Prompt: Please copy every line from the records below that contains the string "regional".

--- START ---

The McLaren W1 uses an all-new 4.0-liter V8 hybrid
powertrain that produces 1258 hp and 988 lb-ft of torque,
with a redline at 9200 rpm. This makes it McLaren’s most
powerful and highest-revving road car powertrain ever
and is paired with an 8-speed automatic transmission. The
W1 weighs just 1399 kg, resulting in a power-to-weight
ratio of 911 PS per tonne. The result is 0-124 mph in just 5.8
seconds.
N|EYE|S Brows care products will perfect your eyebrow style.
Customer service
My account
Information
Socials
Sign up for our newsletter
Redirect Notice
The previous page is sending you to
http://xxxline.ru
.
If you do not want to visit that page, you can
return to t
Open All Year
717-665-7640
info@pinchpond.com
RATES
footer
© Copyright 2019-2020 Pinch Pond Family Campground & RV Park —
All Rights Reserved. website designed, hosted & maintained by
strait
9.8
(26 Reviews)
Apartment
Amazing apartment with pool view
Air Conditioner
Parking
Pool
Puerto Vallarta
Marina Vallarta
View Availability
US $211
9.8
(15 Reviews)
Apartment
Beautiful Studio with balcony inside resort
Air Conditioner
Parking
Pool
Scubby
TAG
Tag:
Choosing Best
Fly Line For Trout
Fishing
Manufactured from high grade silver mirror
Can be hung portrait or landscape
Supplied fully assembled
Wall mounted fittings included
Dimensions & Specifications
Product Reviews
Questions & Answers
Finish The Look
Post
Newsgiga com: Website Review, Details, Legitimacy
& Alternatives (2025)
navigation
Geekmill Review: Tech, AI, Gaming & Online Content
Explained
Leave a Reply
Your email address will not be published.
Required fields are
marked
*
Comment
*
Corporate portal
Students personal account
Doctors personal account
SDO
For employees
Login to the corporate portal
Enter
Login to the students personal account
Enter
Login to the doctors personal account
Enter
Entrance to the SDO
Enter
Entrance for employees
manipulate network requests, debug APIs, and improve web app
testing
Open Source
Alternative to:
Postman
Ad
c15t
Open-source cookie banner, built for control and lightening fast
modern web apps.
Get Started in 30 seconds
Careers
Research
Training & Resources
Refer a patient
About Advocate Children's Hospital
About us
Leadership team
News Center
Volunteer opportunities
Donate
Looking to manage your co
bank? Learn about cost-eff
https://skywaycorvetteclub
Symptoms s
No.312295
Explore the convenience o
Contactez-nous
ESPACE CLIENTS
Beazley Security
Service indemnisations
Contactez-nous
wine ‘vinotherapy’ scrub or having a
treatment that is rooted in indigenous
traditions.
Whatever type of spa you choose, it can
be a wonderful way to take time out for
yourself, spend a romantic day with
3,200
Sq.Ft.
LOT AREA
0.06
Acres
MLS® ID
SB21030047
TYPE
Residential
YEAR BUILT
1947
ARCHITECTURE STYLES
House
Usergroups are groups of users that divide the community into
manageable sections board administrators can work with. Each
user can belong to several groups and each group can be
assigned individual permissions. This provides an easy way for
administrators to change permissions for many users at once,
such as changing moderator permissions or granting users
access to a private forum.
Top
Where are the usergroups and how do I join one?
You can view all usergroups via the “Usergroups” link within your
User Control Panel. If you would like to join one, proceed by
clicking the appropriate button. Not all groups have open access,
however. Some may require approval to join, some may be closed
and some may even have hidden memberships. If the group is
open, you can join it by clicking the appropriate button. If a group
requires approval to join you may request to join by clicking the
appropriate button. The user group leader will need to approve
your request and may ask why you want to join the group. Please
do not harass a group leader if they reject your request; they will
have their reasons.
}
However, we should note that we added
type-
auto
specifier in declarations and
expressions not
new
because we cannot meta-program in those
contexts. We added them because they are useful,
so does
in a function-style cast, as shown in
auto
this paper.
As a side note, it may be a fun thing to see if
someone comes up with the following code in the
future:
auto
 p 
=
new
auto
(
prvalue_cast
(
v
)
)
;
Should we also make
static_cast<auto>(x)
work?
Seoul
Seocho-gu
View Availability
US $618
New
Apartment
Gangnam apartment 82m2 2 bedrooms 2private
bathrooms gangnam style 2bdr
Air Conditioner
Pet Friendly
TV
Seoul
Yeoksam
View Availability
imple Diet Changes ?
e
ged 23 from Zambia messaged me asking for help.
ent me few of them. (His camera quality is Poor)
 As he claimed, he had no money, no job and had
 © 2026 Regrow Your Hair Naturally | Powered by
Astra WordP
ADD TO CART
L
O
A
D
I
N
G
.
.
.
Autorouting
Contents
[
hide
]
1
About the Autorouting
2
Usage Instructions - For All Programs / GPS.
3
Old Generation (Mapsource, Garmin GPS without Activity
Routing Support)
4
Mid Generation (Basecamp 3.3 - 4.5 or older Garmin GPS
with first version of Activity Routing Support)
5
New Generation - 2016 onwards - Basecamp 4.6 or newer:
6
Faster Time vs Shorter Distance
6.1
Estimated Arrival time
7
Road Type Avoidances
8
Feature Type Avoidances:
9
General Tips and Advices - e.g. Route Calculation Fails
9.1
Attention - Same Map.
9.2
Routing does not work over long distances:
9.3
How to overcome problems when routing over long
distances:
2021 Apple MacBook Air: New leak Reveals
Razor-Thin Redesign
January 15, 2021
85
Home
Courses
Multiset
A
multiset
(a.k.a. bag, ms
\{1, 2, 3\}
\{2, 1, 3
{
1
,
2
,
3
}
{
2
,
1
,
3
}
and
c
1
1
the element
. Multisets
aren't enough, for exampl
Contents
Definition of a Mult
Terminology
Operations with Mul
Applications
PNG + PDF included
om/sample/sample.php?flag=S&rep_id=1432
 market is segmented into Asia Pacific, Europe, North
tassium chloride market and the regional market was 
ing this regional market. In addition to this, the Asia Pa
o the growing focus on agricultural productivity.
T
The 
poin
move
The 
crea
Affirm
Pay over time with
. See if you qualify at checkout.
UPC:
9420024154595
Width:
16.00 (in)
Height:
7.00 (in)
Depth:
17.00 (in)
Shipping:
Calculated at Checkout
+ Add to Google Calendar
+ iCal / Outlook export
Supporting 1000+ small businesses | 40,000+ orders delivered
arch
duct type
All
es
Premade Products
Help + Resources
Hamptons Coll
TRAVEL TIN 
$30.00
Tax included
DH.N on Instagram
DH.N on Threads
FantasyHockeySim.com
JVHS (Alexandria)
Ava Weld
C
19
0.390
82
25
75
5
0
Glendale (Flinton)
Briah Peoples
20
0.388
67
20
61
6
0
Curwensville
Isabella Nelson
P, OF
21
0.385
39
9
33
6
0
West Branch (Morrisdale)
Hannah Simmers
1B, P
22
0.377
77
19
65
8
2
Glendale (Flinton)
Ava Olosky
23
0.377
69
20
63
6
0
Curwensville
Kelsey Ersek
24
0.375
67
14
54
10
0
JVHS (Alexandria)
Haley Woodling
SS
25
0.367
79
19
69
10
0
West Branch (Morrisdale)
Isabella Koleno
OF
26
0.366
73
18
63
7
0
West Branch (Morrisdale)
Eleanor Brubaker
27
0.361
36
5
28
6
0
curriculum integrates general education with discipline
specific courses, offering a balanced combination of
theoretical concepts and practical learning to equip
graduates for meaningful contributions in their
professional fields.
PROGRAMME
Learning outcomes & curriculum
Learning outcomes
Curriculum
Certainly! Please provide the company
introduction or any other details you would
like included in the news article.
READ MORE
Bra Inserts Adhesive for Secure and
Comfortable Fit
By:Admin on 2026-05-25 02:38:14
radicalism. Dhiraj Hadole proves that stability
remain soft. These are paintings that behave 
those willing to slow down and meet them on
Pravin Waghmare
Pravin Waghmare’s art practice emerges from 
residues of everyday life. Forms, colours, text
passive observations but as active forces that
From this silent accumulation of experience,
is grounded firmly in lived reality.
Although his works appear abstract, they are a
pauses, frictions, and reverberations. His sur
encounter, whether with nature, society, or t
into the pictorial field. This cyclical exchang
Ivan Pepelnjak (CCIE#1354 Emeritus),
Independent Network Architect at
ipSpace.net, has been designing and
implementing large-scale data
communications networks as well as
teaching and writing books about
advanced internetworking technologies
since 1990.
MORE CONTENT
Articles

--- END ---

Answer to the exercise:
tassium chloride market and the regional market was 
ing this regional market. In addition to this, the Asia Pa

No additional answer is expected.